## Supplied information:
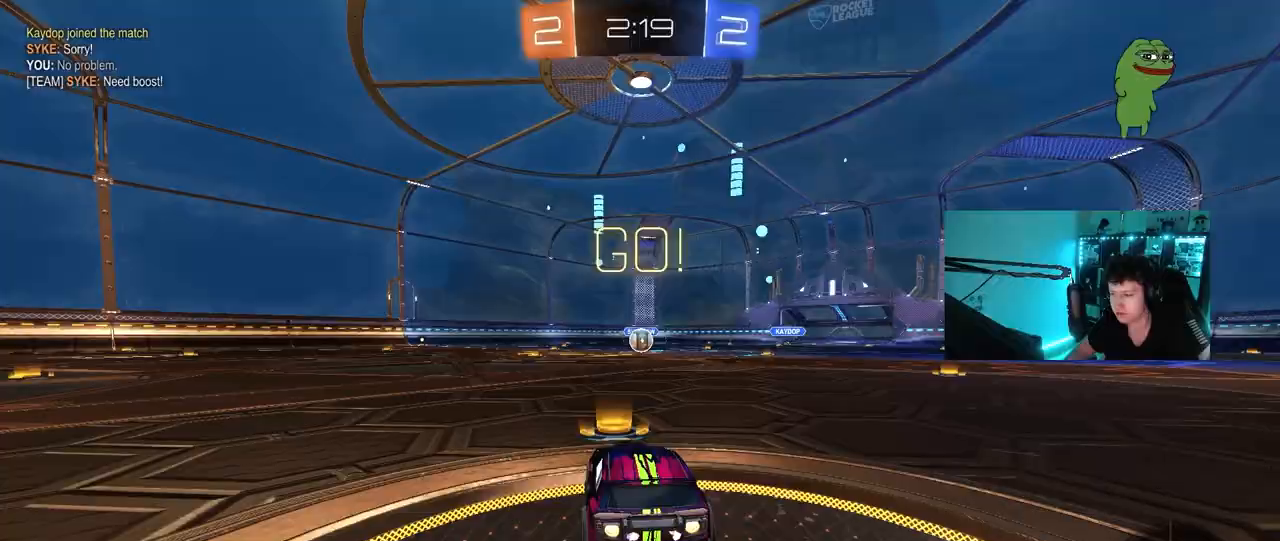
{"keys": ["a", "s", "shift"], "mouse": ["left"], "events": [[67, "d", "down"], [167, "mouse_right", "down"], [217, "d", "up"], [267, "a", "down"], [267, "mouse_right", "up"], [267, "shift", "down"], [300, "mouse_right", "down"], [350, "s", "down"], [350, "w", "up"], [400, "mouse_right", "up"]]}
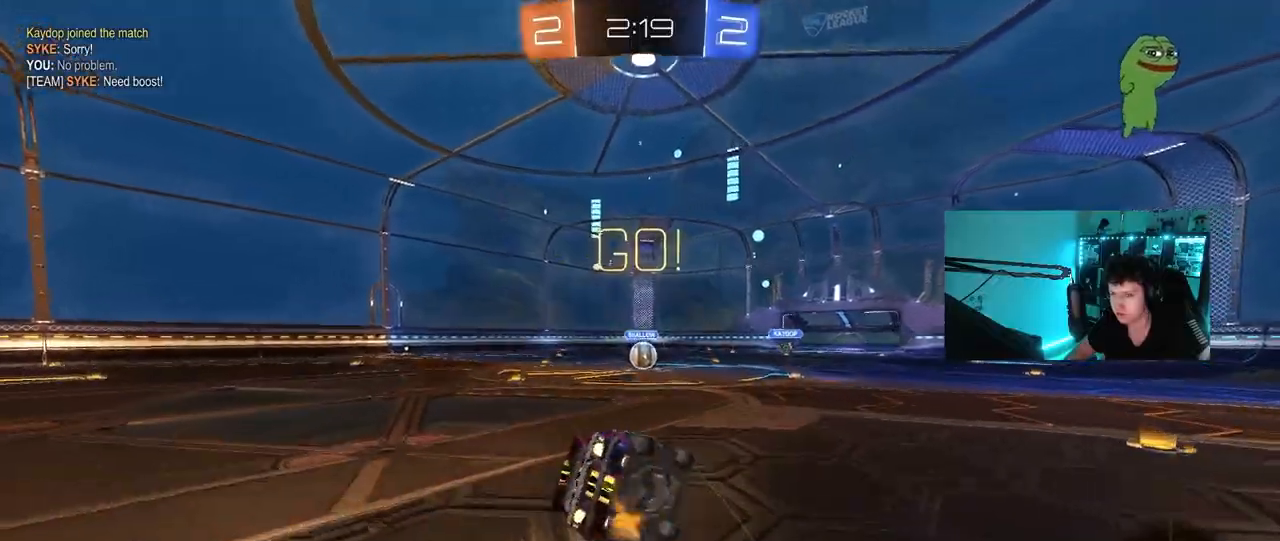
{"keys": ["a", "s", "shift"], "mouse": ["left"], "events": [[267, "s", "up"], [417, "s", "down"]]}
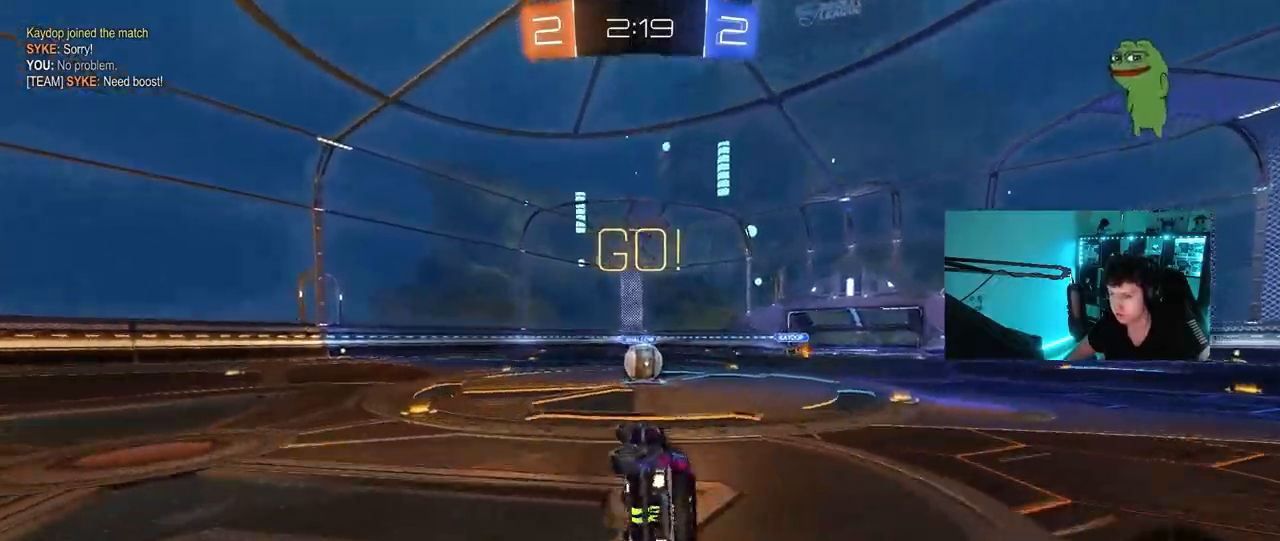
{"keys": ["d"], "mouse": ["right"], "events": [[150, "a", "up"], [150, "mouse_left", "up"], [150, "s", "up"], [150, "shift", "up"], [283, "d", "down"], [333, "d", "up"], [467, "d", "down"], [467, "mouse_right", "down"]]}
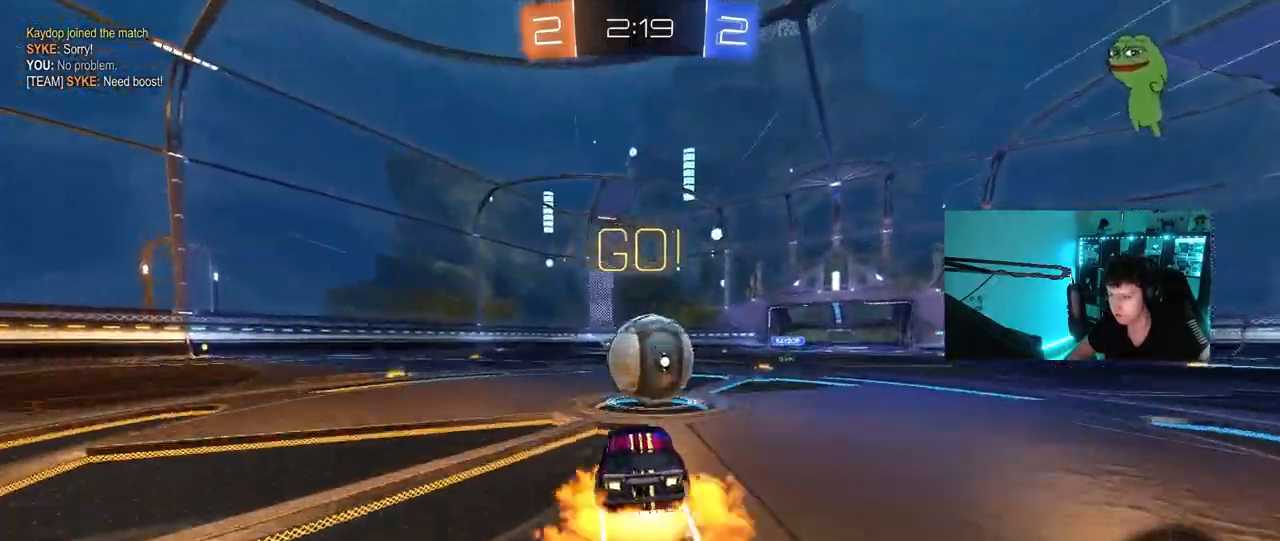
{"keys": ["a", "s", "shift"], "mouse": [], "events": [[117, "d", "up"], [117, "w", "down"], [167, "a", "down"], [167, "mouse_right", "up"], [167, "shift", "down"], [200, "mouse_right", "down"], [300, "s", "down"], [350, "w", "up"], [450, "mouse_right", "up"]]}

## Work order:
Retype each line above exactly and leave out any picture.

## Result for this exercise:
{"keys": ["a", "s", "shift"], "mouse": ["left"], "events": [[67, "d", "down"], [167, "mouse_right", "down"], [217, "d", "up"], [267, "a", "down"], [267, "mouse_right", "up"], [267, "shift", "down"], [300, "mouse_right", "down"], [350, "s", "down"], [350, "w", "up"], [400, "mouse_right", "up"]]}
{"keys": ["a", "s", "shift"], "mouse": ["left"], "events": [[267, "s", "up"], [417, "s", "down"]]}
{"keys": ["d"], "mouse": ["right"], "events": [[150, "a", "up"], [150, "mouse_left", "up"], [150, "s", "up"], [150, "shift", "up"], [283, "d", "down"], [333, "d", "up"], [467, "d", "down"], [467, "mouse_right", "down"]]}
{"keys": ["a", "s", "shift"], "mouse": [], "events": [[117, "d", "up"], [117, "w", "down"], [167, "a", "down"], [167, "mouse_right", "up"], [167, "shift", "down"], [200, "mouse_right", "down"], [300, "s", "down"], [350, "w", "up"], [450, "mouse_right", "up"]]}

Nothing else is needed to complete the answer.